Forecasts also indicated weaker solar and wind generation across parts of SEE and Hungary. Temperatures ranged between about 13°C and 16°C—slightly above seasonal norms—supporting moderate demand levels; however, warming conditions combined with variable renewable output contributed to intraday volatility.
Cross-border flows: congestion risk sustained market segmentation
Interconnection dynamics continued to shape price formation. The SEE region maintained strong import activity from Central Europe into Hungary and neighboring markets supplied by Austria and Slovakia. Elevated spreads alongside congestion risks contributed to market segmentation—particularly in the southern Balkans where liquidity is comparatively limited.
Commercial flow data over the past week showed persistent cross-border exchanges among Bulgaria, Romania, Hungary, Serbia and Greece. The pattern highlighted how interconnectivity remains central both for system stability and for efforts toward price convergence across borders.
Forward markets: fuel costs eased slightly while carbon stayed firm
Despite day-ahead volatility, forward indicators pointed to relative stability. At the Central European Gas Hub (Austrian gas), prices were quoted at 46.12 €/MWh (down by 3.2 €/MWh). EU Emissions Allowances traded at 74.87 €/t (up by 2.3 €/t).
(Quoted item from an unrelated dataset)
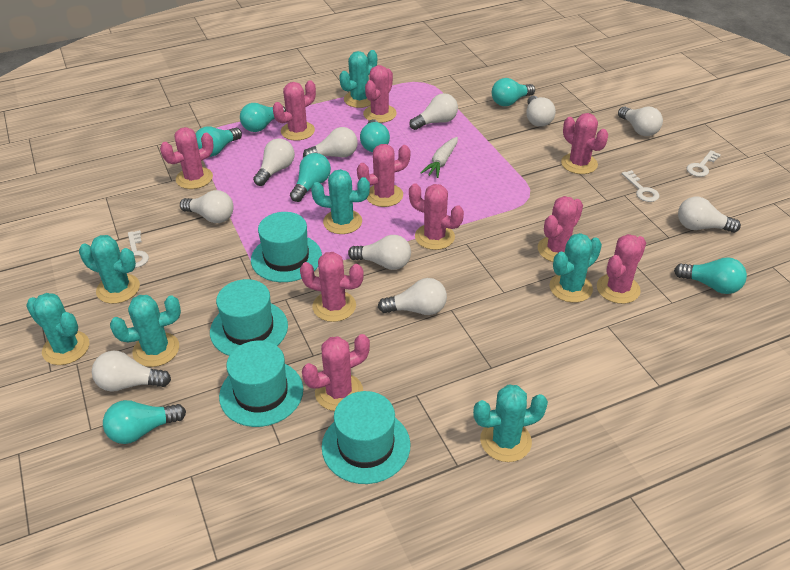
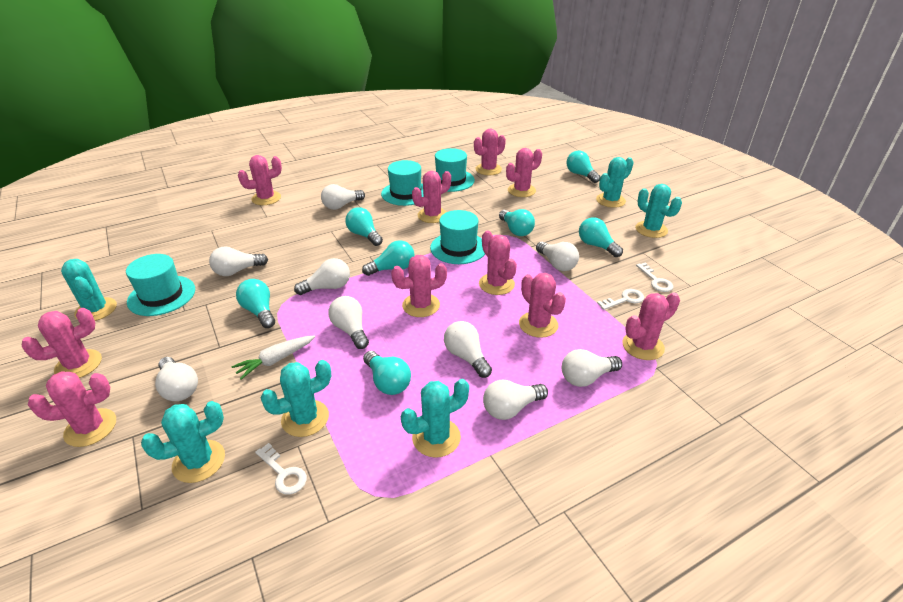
turquoise cactus: 7 -> 6
white light bulb: 10 -> 9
Hungarian power forwards showed moderate movement: Week 17 was priced at 104.50 €/MWh; Week 18 at 92.50 €/MWh; May 2026 at 93.00 €/MWh; and Calendar Year 2026 at 108.50 €/MWh—levels that suggested expectations of gradual normalization supported by improving renewable generation alongside stable fuel costs.
The coal and gas forward curves trended slightly lower as well, reinforcing a bearish medium-term cost outlook for thermal generation costs even as carbon prices remained resilient—continuing to influence marginal fossil-based electricity production across Europe.
Intraday picture: synchronized evening peaks reinforced the value of flexibility
Hourly curves showed pronounced evening peaks across major exchanges as solar output declined while demand stayed elevated through peak hours. On Hungary’s HUPX market, prices reached a daily maximum of 275.1 €/MWh—signaling evening tightness—and pointing again to the importance of flexibility assets such as gas-fired plants and energy storage.
A similar pattern appeared across Romania, Slovenia and Greece, indicating synchronized peak-demand dynamics within interconnected European markets.
What it means for investors watching SEE power
The session highlighted three recurring themes for South East Europe power pricing: first, structural price divergence driven by varying levels of market coupling and infrastructure capacity; second, continued reliance on thermal generation as a balancing mechanism amid fluctuating renewables; and third, the role of cross-border interconnections in supporting both system stability and price convergence when capacity allows.
Looking ahead from this trading day profile, improved weather conditions alongside higher renewable output could place downward pressure on prices; however geopolitical uncertainty and fuel-market risks could keep volatility elevated. As Europe accelerates its energy transition, SEE markets are likely to remain especially sensitive to interconnection constraints, shifts in generation mix and changes in regional demand patterns.